Registre-se que “Diário Secreto” não se restringe a atacar, a ironizar e, em muitos casos, a escrachar figuras de grande projeção do País daquela época, como os desavisados, que nem mesmo leram o livro, podem, erroneamente, deduzir. Parte considerável desse material é um relato, pungente, detalhado e sincero feito por Humberto de Campos, da sua doença e dos efeitos dela sobre seu físico e, principalmente, seu espírito. Claro que isso não gerou nenhuma polêmica. Muitos sequer se detiveram nessas narrativas. Num registro que fez em 9 de fevereiro de 1930, Humberto citou um comportamento bastante comum, não apenas no seu tempo, mas em todos os tempos, talvez como uma tentativa de justificação para o teor crítico de seu Diário. Escreveu: “Cada geração literária tem um ideal sacrílego. O da de Flaubert e dos Goncourt era destruir Voltaire. O da atual, aniquilar Anatole France”. E não é assim que o mundo das letras é e sempre foi tocado?! Fica claro que nesse trecho Humberto referia-se à disposição sempre renovada dos escritores, e não só no Brasil, de tentar aniquilar os pares semeando críticas, intrigas, maledicências. Ele não agiu, portanto, de forma nada diferente de boa parte de seus pares (do seu tempo e de todos os outros, frise-se), posto que, no seu caso, o fez em linguagem nua e crua, sem subterfúgios.
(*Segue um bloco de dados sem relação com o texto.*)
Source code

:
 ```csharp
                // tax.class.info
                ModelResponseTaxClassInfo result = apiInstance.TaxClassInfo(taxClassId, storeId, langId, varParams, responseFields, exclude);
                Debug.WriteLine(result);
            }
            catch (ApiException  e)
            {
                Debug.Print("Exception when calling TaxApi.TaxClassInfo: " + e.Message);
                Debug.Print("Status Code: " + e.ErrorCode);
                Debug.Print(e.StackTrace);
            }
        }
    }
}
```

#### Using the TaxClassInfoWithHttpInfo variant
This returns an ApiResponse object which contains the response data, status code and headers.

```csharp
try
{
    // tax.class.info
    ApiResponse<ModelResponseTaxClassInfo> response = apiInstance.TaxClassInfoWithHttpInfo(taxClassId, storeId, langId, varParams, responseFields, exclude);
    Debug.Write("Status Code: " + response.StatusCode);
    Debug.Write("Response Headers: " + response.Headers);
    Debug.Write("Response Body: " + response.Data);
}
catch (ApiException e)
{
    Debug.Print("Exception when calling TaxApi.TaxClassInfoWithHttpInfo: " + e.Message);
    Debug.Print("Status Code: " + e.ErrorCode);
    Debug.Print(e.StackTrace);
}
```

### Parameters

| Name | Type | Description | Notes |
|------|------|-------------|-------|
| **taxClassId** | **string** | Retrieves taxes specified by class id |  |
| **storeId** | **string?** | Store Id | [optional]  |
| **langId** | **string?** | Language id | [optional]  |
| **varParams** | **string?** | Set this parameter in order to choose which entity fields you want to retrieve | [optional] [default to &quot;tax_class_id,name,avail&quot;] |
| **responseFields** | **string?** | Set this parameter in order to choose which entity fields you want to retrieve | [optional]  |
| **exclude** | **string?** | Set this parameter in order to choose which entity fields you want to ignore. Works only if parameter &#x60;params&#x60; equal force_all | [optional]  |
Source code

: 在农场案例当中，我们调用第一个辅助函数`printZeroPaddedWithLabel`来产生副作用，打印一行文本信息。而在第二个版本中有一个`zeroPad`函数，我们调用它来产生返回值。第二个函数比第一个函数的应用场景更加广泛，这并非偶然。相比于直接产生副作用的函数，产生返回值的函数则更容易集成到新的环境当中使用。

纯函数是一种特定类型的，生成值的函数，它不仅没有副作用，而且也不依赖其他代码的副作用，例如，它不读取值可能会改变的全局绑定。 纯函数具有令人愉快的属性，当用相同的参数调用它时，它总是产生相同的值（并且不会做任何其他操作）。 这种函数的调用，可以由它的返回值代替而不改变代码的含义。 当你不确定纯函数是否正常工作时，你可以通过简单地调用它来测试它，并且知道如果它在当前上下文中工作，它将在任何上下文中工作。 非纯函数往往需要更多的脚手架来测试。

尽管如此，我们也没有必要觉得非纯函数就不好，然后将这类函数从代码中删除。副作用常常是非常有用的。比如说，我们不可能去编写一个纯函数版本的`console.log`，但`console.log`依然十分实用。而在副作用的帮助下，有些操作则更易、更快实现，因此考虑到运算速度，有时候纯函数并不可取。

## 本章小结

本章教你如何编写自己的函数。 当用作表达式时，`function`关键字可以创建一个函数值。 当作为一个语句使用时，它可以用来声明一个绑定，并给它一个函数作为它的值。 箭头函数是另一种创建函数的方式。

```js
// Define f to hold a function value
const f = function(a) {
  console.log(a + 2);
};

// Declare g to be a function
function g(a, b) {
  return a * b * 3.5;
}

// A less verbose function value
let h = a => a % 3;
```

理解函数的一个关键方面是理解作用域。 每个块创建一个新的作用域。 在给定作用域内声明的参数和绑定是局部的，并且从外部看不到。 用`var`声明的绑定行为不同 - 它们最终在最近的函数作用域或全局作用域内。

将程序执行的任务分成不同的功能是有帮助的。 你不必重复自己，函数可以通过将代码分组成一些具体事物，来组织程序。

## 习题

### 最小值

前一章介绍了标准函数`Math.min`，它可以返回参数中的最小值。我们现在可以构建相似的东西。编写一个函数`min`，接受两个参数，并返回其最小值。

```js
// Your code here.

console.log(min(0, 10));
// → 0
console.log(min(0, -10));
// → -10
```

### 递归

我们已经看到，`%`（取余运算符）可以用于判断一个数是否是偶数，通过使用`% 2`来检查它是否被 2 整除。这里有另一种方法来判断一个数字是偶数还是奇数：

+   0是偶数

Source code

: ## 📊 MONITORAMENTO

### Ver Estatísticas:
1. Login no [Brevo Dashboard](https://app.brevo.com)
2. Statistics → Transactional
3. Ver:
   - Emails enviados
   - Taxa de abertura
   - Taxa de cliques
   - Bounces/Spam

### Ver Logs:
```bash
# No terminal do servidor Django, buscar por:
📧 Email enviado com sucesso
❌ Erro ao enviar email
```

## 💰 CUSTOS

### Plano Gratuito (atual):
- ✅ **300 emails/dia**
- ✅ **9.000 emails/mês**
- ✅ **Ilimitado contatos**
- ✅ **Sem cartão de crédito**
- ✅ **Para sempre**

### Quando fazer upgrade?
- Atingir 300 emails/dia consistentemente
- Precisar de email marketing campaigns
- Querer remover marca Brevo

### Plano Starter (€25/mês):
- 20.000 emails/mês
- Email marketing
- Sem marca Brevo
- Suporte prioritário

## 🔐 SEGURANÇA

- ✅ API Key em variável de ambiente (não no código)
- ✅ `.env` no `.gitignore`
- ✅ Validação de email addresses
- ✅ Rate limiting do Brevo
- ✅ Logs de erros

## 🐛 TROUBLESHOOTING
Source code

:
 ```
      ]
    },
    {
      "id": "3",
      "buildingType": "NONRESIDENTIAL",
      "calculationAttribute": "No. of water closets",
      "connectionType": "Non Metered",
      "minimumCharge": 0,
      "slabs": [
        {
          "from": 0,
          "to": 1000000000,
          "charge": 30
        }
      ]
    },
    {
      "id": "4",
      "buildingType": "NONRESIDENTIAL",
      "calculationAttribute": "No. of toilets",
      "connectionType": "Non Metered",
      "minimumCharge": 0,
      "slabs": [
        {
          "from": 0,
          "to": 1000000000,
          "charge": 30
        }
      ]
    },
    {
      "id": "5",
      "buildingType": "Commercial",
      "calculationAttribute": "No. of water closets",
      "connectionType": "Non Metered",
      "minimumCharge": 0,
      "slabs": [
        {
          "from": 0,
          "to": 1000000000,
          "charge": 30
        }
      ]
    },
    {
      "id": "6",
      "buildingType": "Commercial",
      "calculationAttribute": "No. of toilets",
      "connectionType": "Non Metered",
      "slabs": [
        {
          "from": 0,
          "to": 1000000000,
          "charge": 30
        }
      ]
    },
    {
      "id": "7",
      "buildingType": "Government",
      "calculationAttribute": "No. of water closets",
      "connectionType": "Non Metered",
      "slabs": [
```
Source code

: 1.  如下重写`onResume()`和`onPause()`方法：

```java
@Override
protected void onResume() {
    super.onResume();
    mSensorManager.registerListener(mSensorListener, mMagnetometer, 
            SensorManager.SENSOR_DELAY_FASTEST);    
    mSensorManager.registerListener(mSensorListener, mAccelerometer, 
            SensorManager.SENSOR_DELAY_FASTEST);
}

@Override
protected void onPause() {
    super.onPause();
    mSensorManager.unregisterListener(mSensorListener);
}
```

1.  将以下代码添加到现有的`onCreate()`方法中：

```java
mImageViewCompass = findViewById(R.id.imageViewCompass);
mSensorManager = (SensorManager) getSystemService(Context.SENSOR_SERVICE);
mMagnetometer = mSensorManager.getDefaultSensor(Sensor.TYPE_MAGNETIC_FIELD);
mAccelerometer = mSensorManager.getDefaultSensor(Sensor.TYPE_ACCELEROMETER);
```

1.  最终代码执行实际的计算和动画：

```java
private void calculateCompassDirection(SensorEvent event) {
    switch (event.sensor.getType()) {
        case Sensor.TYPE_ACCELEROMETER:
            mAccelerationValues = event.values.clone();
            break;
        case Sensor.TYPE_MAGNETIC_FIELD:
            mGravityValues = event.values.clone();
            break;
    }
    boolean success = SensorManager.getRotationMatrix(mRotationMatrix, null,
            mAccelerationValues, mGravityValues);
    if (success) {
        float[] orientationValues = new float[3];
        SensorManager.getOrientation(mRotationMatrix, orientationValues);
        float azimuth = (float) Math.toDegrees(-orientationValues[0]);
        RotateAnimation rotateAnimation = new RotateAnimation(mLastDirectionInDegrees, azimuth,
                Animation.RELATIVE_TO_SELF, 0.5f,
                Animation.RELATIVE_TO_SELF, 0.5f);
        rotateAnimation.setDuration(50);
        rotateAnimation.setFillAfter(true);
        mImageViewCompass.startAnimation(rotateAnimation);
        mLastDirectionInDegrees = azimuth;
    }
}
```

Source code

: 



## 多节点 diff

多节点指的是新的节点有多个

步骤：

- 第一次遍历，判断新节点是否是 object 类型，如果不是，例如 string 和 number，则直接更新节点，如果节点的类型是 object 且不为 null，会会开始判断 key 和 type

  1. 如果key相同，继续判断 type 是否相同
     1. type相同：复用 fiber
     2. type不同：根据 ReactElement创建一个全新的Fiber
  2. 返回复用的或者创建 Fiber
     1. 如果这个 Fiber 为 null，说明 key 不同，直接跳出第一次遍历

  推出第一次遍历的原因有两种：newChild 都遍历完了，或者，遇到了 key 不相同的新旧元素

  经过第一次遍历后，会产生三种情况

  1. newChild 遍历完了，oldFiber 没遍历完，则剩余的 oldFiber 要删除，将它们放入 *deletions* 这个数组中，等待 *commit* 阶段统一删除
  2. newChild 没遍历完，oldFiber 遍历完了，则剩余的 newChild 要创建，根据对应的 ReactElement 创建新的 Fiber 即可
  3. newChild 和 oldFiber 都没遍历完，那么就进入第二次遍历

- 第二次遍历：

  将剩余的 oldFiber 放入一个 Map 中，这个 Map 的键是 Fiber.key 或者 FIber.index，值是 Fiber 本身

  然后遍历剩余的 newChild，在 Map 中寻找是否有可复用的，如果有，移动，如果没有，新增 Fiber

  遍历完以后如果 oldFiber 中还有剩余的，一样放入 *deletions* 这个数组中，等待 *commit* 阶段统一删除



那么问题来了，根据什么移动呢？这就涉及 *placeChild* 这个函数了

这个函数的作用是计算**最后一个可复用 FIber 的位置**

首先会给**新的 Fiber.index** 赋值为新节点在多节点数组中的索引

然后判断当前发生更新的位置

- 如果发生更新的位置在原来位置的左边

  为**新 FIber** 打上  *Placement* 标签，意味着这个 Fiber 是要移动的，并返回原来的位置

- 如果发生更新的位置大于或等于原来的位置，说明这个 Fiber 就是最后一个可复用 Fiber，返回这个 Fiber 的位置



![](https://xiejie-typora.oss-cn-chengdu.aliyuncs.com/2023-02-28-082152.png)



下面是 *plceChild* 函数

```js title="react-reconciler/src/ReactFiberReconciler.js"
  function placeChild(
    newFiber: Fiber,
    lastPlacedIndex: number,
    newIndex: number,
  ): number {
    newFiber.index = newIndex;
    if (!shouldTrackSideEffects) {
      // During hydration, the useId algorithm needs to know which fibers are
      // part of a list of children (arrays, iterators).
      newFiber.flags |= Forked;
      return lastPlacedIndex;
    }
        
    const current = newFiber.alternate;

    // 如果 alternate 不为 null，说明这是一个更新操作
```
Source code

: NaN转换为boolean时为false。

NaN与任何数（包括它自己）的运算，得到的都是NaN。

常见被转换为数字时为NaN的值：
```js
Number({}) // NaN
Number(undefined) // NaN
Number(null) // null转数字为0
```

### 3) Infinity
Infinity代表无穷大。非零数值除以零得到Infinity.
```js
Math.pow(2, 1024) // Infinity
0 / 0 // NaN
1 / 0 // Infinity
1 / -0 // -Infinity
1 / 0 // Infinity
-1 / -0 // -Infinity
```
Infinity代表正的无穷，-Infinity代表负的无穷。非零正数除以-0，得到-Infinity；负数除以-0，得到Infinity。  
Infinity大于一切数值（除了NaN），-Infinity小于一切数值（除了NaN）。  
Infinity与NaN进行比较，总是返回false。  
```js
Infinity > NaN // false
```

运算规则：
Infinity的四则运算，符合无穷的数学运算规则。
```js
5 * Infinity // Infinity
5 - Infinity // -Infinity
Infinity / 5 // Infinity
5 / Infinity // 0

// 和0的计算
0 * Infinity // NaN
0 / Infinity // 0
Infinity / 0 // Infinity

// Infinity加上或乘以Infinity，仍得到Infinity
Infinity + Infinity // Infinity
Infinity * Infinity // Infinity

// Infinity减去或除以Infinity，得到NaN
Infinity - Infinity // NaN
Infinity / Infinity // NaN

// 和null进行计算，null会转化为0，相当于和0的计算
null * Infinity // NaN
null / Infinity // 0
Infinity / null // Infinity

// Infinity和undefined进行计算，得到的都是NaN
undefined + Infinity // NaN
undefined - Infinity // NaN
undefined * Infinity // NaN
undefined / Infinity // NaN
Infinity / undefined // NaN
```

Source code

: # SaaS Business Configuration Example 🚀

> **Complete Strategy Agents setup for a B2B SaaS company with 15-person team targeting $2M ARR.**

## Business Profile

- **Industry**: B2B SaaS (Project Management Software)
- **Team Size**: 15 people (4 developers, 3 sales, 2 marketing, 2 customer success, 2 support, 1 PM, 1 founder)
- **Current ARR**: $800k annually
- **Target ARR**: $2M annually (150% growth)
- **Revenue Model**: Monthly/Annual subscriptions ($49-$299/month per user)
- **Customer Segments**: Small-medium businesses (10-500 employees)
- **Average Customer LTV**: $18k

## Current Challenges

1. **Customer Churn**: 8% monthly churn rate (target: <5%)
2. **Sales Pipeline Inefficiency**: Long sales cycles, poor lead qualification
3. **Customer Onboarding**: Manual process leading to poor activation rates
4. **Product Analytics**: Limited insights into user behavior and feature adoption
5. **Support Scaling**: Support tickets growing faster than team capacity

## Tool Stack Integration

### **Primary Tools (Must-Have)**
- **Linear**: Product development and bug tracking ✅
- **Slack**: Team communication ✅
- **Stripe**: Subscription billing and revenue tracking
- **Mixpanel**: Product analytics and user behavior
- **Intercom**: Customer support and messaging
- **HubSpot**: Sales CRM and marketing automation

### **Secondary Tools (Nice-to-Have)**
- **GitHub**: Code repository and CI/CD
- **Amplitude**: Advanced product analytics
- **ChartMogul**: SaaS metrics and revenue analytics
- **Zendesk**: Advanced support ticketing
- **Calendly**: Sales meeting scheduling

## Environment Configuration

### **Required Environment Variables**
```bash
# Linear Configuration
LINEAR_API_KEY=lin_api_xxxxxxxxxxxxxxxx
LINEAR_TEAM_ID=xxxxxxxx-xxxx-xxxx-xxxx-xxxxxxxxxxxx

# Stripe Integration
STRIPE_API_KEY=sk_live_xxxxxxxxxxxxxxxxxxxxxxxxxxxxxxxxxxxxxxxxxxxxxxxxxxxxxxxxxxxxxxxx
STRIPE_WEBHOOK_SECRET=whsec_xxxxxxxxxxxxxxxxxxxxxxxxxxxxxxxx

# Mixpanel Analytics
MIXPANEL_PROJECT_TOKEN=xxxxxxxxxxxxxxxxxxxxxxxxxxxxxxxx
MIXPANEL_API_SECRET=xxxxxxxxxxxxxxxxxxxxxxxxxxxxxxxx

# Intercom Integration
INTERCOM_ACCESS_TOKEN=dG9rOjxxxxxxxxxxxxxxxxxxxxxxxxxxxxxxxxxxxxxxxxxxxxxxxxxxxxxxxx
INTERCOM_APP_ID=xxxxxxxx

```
Como na lei da Física, “em que toda ação gera uma reação”, as reações à publicação do “Diário Secreto” não tardaram, quer da parte dos nominalmente citados, quer dos que repudiavam a atitude de Humberto de Campos, mesmo não sendo vítimas delas. Giscard Farias Agra cita, em sua preciosa tese, algumas delas: “A ‘Revista da Semana’ chegou a lançar, em duas de suas edições, já no mês de abril de 1951, uma enquete entre os intelectuais, perguntando-lhes o que haviam achado do Diário. Classificações como ‘literatura de terceira’, egocêntrico’, ‘mau escritor’, ‘ingrato’ foram alguns dos que apareceram para adjetivar tanto a obra, quanto o seu autor. Olegário Mariano, por exemplo, afirmou que ‘o Diário é um legado de lama’. Viriato Corrêa, por sua vez, maranhense, imortal da ABL, e antigo colega de jornalismo e de chapa eleitoral no pleito de 1930, a favor de quem Humberto escrevia publicamente, mas contra o qual deixaria péssimas impressões no Diário, afirmou que ‘estamos assistindo à putrefação de uma alma. Abriu-se o túmulo e apareceu a podridão’”. Outras tantas manifestações mais ocorreram, muito mais contundentes e ferinas do que estas, mas não as reproduzirei, para não reacender uma polêmica ditada por um estúpido festival de vaidades que não deveria nunca sequer ter começado.